Sempre tra gli arresti piu’ recenti della Corte di Giustizia merita richiamo pure la sentenza del 6 settembre 2011 n. 398, C-398/09, che, esaminando come il rimborso di un tributo illecito in quanto contrario al diritto della Unione ad un operatore che ne ha traslato l’importo alla controparte acquirente possa costituire arricchimento senza causa dell’operatore, lascia peraltro intendere che la traslazione del contributo mediante l’aumento del corrispettivo e’ un legittimo strumento (economico, a ben guardare, prima ancora che giuridico) di cui puo’ comunque avvalersi l’operatore che sia debitore d’imposta allo Stato.

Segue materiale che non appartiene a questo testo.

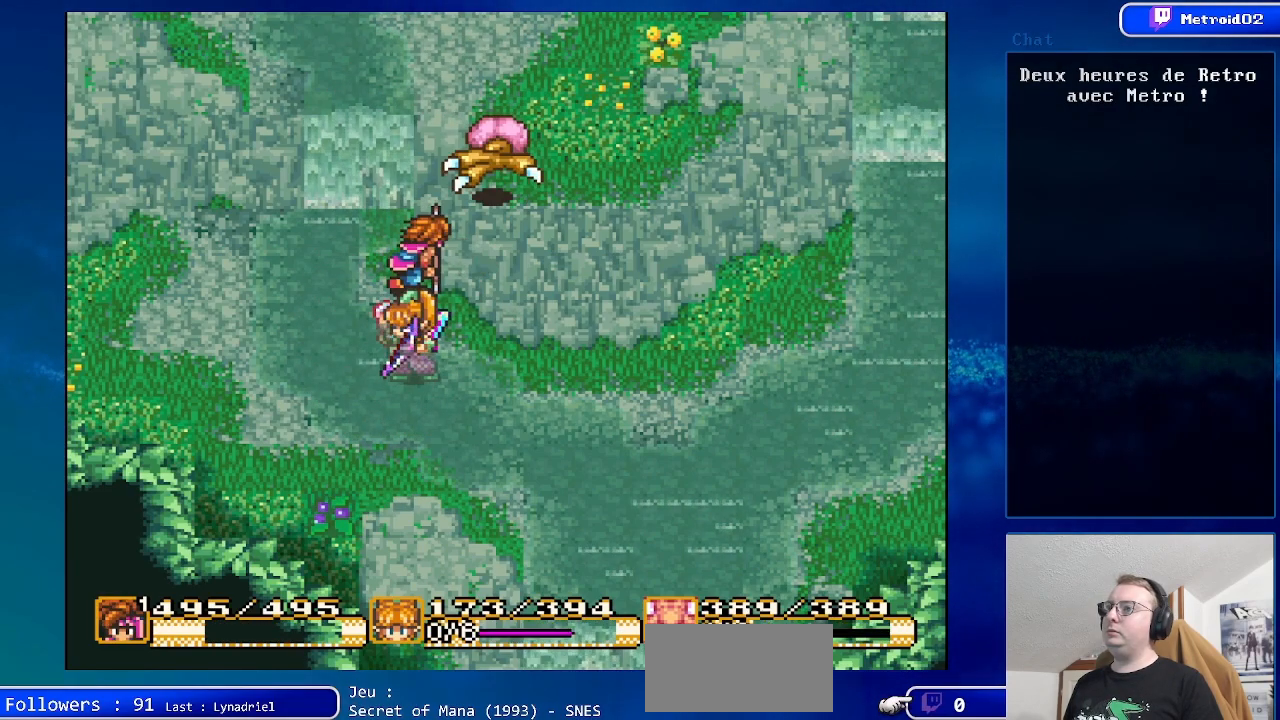
{"buttons": [], "events": [[167, "A", "up"]]}
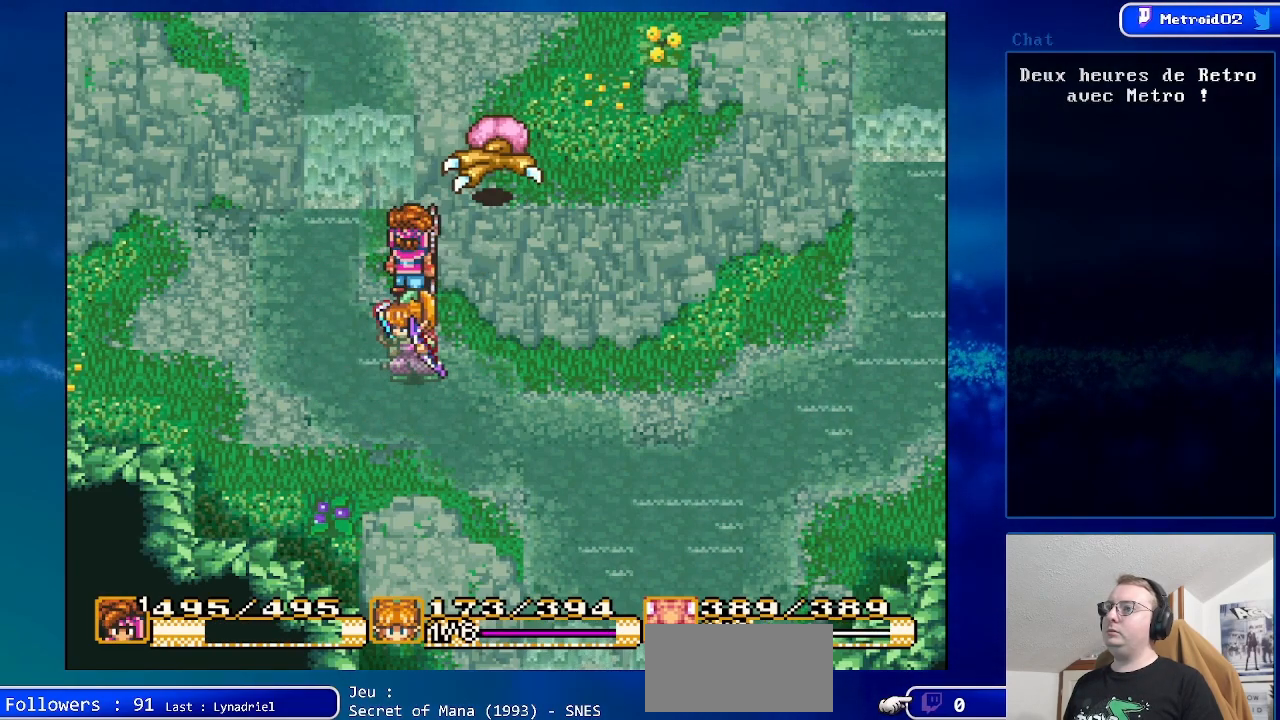
{"buttons": [], "events": [[33, "DPAD_DOWN", "down"], [467, "DPAD_DOWN", "up"]]}
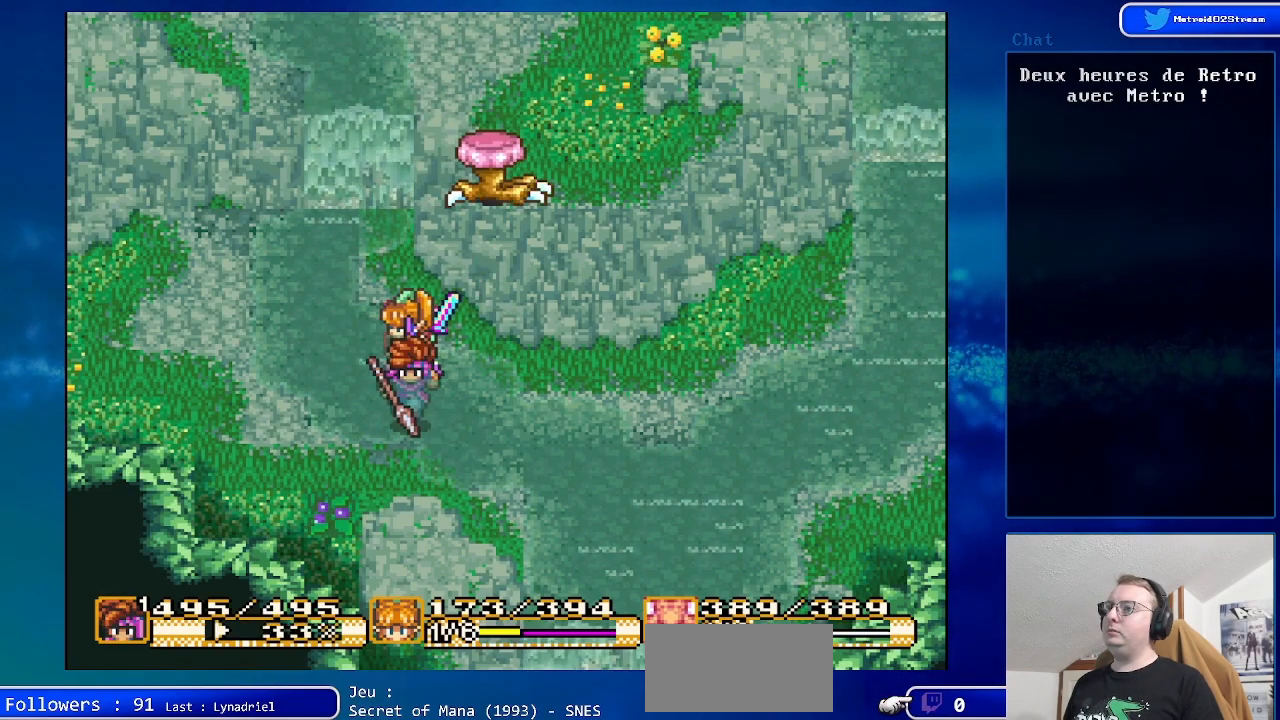
{"buttons": [], "events": [[167, "DPAD_RIGHT", "down"], [383, "DPAD_RIGHT", "up"]]}
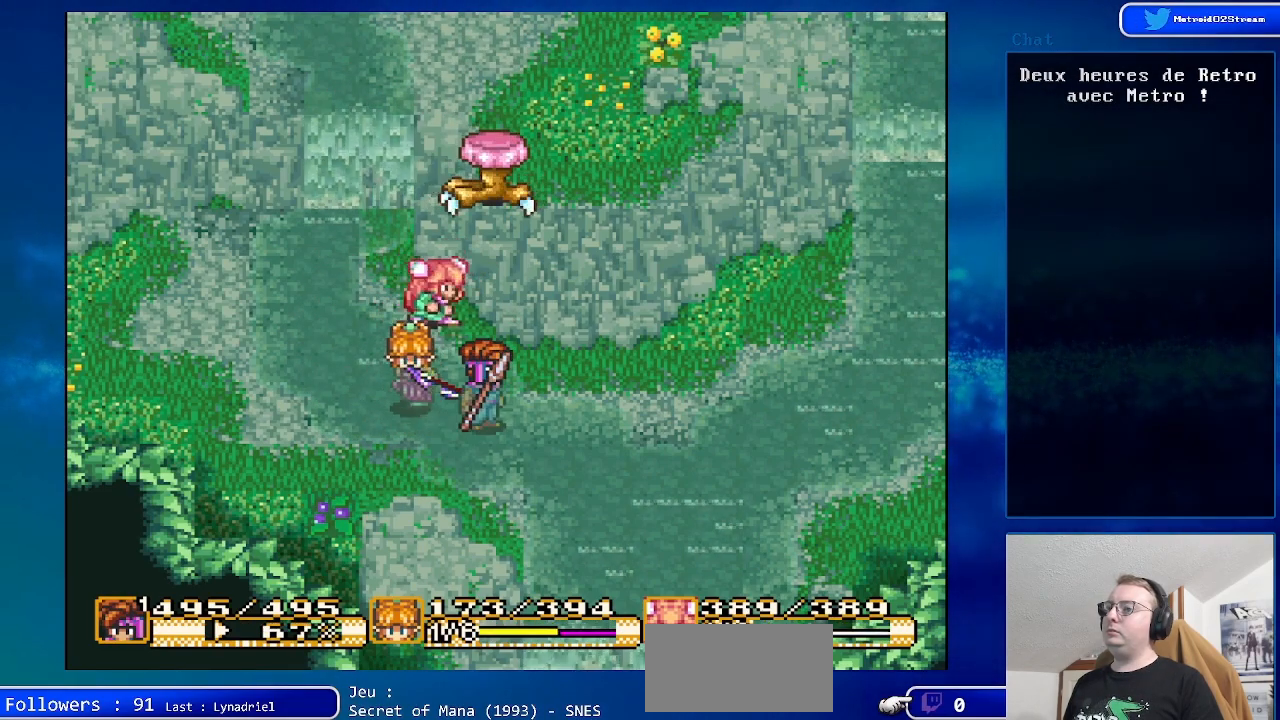
{"buttons": [], "events": [[83, "DPAD_UP", "down"], [233, "DPAD_UP", "up"]]}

Su un piano piu’ ampio, peraltro, e’ il caso di rammentare che la giurisprudenza della stessa Corte di Giustizia ha comunque elaborato il – tutt’altro che eccentrico, rispetto alla tematica in questa sede considerata – concetto dell’abuso del diritto, anche in materia fiscale (sentenza 21 febbraio 2006, C-255/02), conducendo la giurisprudenza di questa Suprema Corte a negare che si possano trarre benefici da operazioni che, seppur realmente volute e magari anche immuni da invalidita’, vengano a costituire un insieme di elementi obiettivi diretto essenzialmente ad ottenere un indebito vantaggio fiscale, in difetto di ragioni economicamente apprezzabili diverse – ed e’ questo che qui offre sponda, mutatis mutandis – dalla mera aspettativa del suddetto vantaggio fiscale (cfr. ex multis, Cass. sez. 5, 29 settembre 2006 n. 21221; Cass. sez. 5, 4 aprile 2008 n. 8772; Cass. sez. 5, 21 aprile 2008 n. 10257; Cass. sez. 5, 15 maggio 2008 n. 12237; S.U. 23 dicembre 2008 n. 30055; Cass. sez. 5, 9 dicembre 2009 n. 25726; Cass. sez. 5, 22 ottobre 2010 n. 21390; Cass. sez. 5, 30 novembre 2012 n. 21390; Cass. sez. 5, 19 febbraio 2014 n. 3938; Cass. sez. 5, 26 febbraio 2014 n. 4603; Cass. sez. 5, 30 dicembre 2015 n. 26057; Cass. sez. 5, 28 febbraio 2017 n. 5090; Cass. sez. 6-5, ord.13 aprile 2017 n. 9610).
3.2.7 La dottrina, a sua volta, non e’ compatta in modo assoluto.